■ THE TASK
Gather every line in the listing below that contains the string "true", and copy each one in full.

— Start of LISTED ENTRIES —

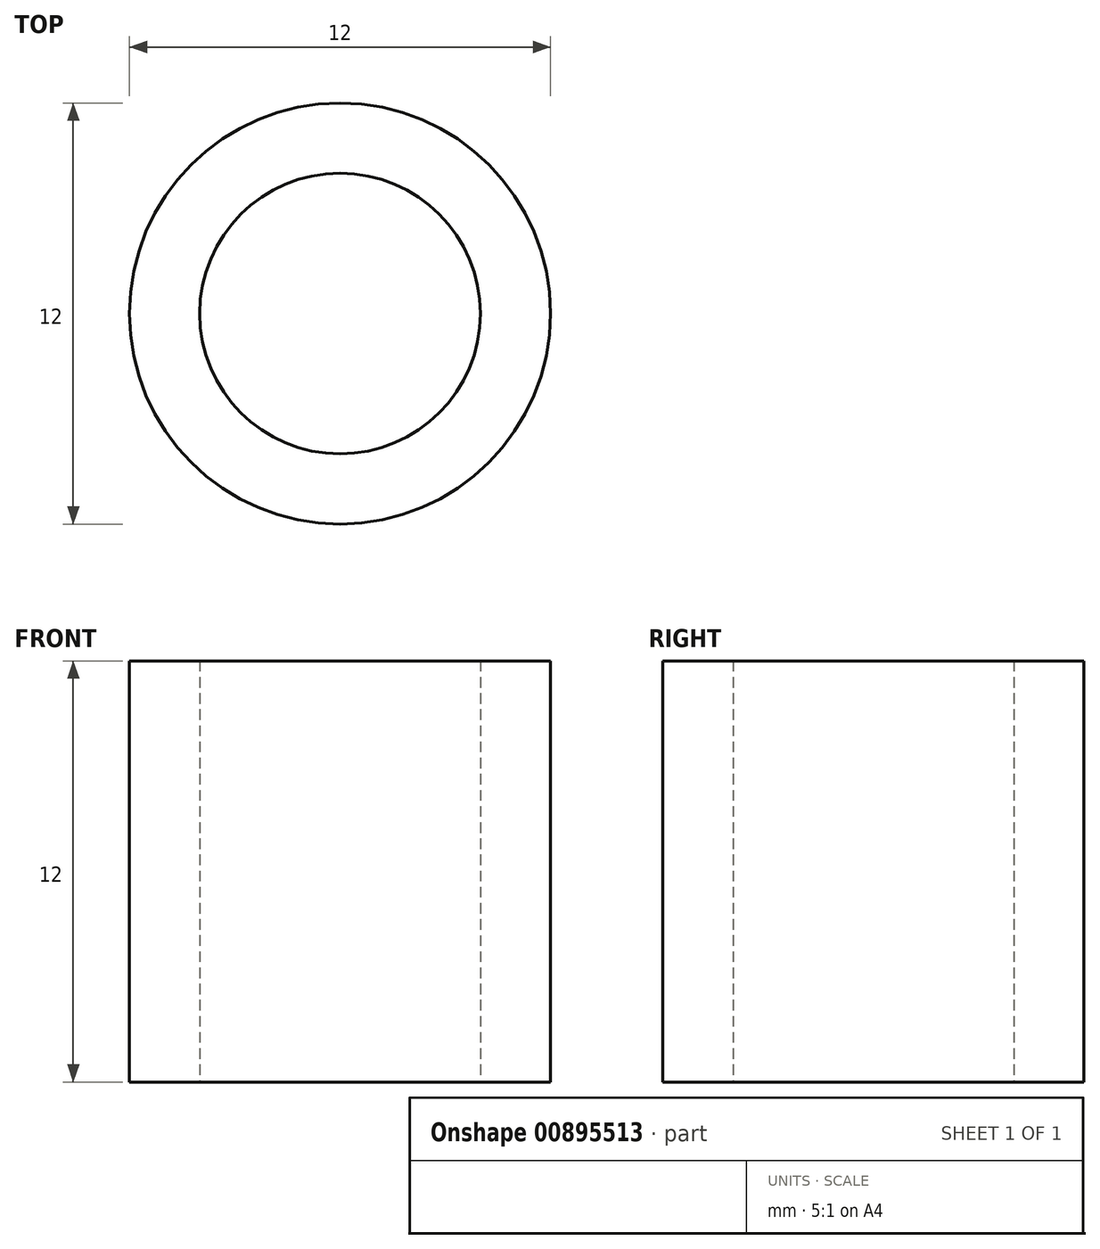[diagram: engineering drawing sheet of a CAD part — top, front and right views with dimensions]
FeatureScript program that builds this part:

— End of LISTED ENTRIES —
— Start of LISTED ENTRIES —

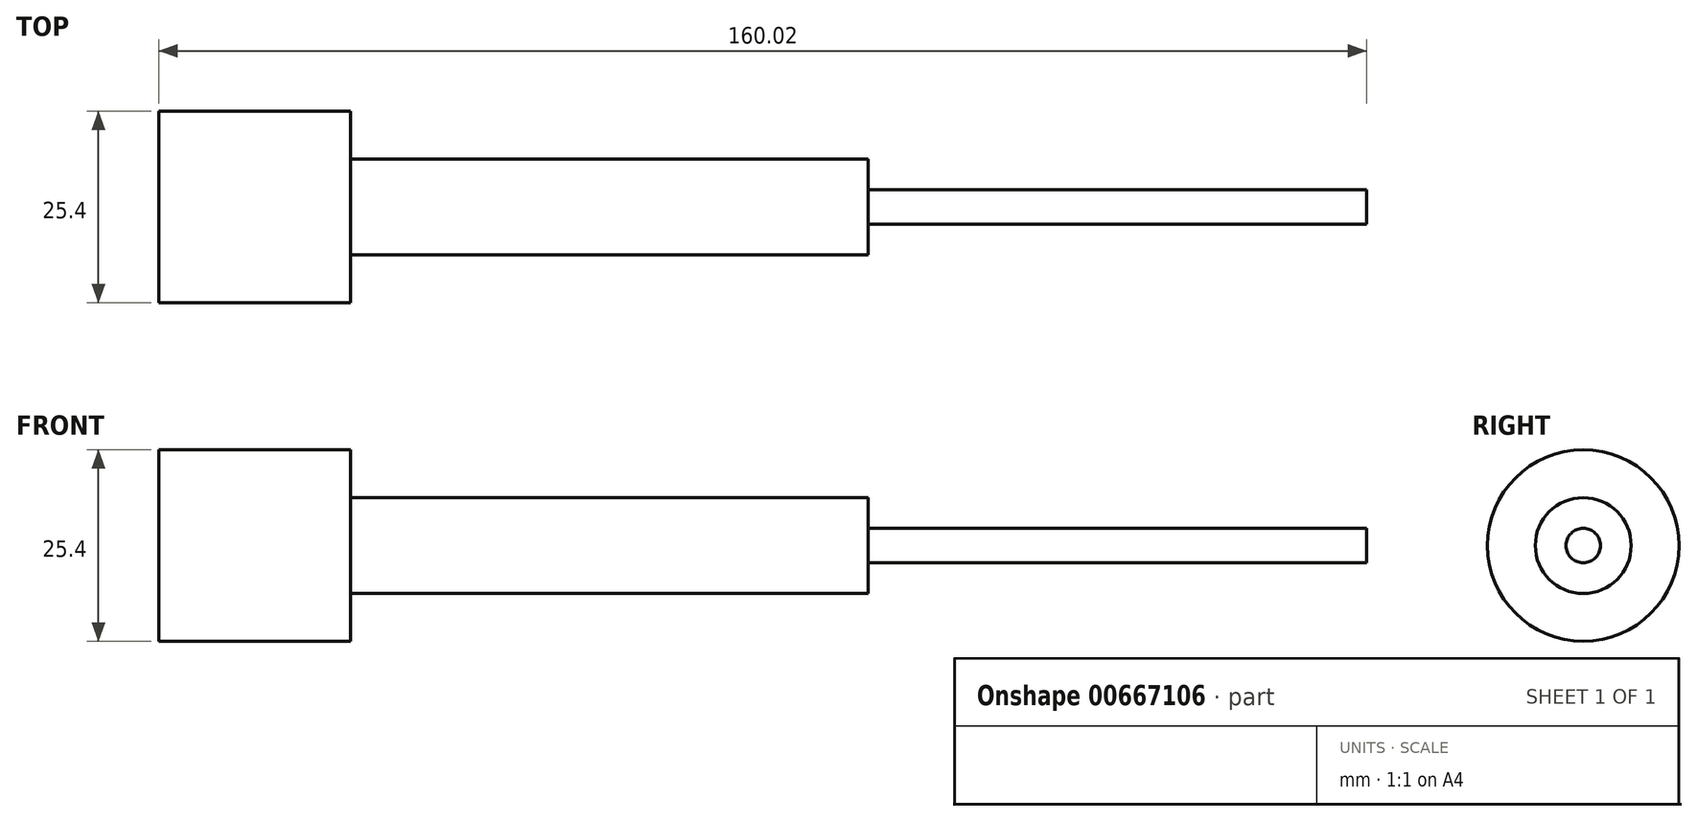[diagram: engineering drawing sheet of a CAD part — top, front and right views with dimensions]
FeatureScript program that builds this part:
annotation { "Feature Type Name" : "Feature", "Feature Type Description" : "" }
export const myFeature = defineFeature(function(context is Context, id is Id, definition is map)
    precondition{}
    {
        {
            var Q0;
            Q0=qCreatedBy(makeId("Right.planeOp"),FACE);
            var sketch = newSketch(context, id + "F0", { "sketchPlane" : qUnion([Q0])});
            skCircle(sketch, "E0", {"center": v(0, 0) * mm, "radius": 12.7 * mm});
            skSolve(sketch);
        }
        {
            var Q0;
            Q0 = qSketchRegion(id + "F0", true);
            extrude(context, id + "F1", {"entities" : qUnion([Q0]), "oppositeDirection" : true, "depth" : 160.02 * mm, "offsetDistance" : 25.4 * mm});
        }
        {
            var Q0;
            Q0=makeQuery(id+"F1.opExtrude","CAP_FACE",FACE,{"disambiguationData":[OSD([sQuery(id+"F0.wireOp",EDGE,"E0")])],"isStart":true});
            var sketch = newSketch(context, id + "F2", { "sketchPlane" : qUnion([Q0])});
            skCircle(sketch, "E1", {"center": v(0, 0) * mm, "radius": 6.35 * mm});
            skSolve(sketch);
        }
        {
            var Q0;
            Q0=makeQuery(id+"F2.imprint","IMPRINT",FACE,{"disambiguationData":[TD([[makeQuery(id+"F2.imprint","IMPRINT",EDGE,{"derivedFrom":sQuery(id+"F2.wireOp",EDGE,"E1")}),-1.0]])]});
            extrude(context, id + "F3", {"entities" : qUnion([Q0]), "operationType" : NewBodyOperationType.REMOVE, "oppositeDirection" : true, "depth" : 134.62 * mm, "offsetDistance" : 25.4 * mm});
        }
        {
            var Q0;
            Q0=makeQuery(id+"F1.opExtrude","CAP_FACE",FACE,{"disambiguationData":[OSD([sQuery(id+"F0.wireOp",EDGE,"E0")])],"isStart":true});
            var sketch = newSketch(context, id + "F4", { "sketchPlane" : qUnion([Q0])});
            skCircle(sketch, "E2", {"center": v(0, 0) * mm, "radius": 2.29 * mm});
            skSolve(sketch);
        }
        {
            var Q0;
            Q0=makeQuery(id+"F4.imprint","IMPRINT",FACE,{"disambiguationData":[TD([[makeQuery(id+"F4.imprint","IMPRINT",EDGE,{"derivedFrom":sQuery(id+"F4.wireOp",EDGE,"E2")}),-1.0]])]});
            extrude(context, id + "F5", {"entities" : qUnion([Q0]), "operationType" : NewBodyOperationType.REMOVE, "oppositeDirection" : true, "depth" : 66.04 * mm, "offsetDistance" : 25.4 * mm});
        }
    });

— End of LISTED ENTRIES —

■ RESPONSE FOR THIS EXERCISE
            Q0 = qSketchRegion(id + "F0", true);
            extrude(context, id + "F1", {"entities" : qUnion([Q0]), "oppositeDirection" : true, "depth" : 160.02 * mm, "offsetDistance" : 25.4 * mm});
            Q0=makeQuery(id+"F1.opExtrude","CAP_FACE",FACE,{"disambiguationData":[OSD([sQuery(id+"F0.wireOp",EDGE,"E0")])],"isStart":true});
            extrude(context, id + "F3", {"entities" : qUnion([Q0]), "operationType" : NewBodyOperationType.REMOVE, "oppositeDirection" : true, "depth" : 134.62 * mm, "offsetDistance" : 25.4 * mm});
            Q0=makeQuery(id+"F1.opExtrude","CAP_FACE",FACE,{"disambiguationData":[OSD([sQuery(id+"F0.wireOp",EDGE,"E0")])],"isStart":true});
            extrude(context, id + "F5", {"entities" : qUnion([Q0]), "operationType" : NewBodyOperationType.REMOVE, "oppositeDirection" : true, "depth" : 66.04 * mm, "offsetDistance" : 25.4 * mm});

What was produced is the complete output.